Problem:
Identify the lines in the data below that contain "фильтры" and give only how many there are.
=== Section Start ===
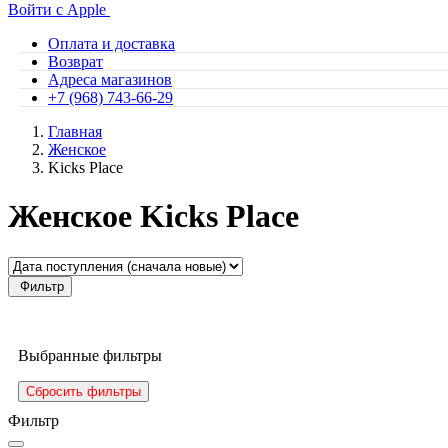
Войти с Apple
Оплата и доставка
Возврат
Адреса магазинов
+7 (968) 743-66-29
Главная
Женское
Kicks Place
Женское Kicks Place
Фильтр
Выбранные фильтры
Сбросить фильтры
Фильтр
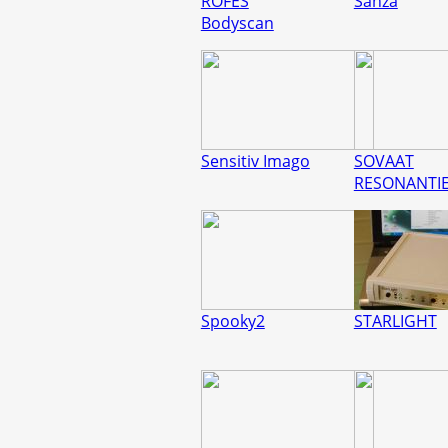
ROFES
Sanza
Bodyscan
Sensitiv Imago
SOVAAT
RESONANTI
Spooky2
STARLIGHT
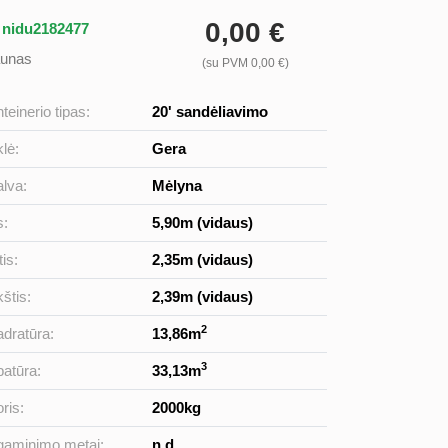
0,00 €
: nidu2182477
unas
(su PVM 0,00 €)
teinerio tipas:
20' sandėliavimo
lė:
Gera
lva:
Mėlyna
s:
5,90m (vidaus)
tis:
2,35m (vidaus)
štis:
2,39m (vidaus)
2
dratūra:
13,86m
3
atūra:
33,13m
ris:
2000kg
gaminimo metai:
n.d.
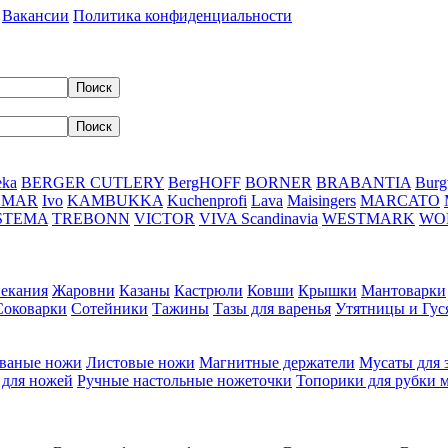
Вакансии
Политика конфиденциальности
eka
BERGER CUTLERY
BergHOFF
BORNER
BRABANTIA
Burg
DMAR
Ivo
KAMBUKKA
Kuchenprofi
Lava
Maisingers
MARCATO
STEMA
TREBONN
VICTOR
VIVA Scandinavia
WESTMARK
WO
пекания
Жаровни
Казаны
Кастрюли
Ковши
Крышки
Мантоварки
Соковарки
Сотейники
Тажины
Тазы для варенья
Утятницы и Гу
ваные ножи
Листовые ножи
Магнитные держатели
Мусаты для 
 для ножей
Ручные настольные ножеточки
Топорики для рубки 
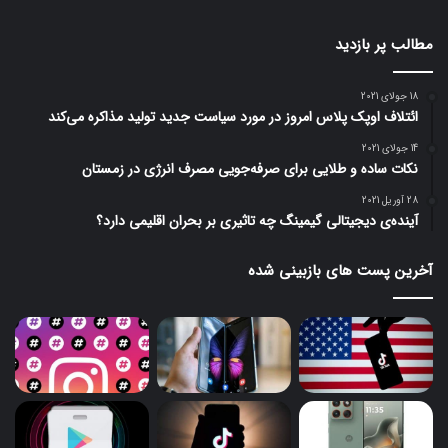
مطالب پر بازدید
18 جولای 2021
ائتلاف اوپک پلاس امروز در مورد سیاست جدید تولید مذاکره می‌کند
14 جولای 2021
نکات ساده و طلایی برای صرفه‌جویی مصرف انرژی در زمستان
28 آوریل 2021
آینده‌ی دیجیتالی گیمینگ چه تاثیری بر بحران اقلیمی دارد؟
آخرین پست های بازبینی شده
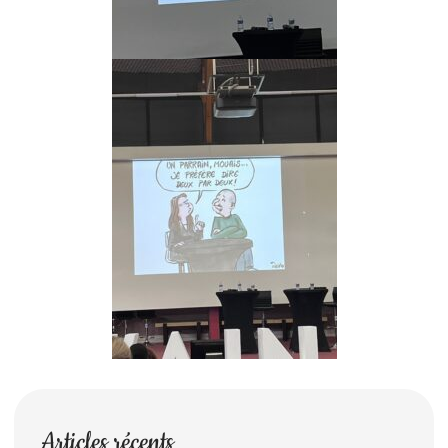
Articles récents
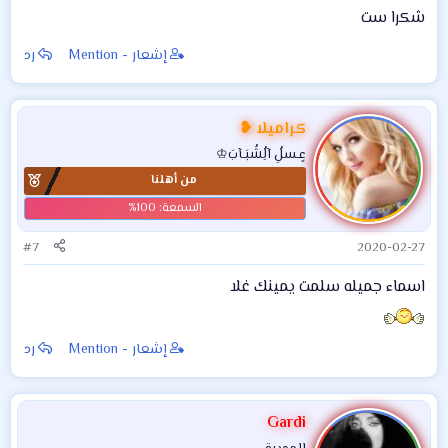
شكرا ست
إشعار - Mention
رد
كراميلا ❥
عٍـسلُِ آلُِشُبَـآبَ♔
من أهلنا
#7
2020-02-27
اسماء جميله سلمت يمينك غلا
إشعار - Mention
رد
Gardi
=== Section End ===
Output of the exercise:
2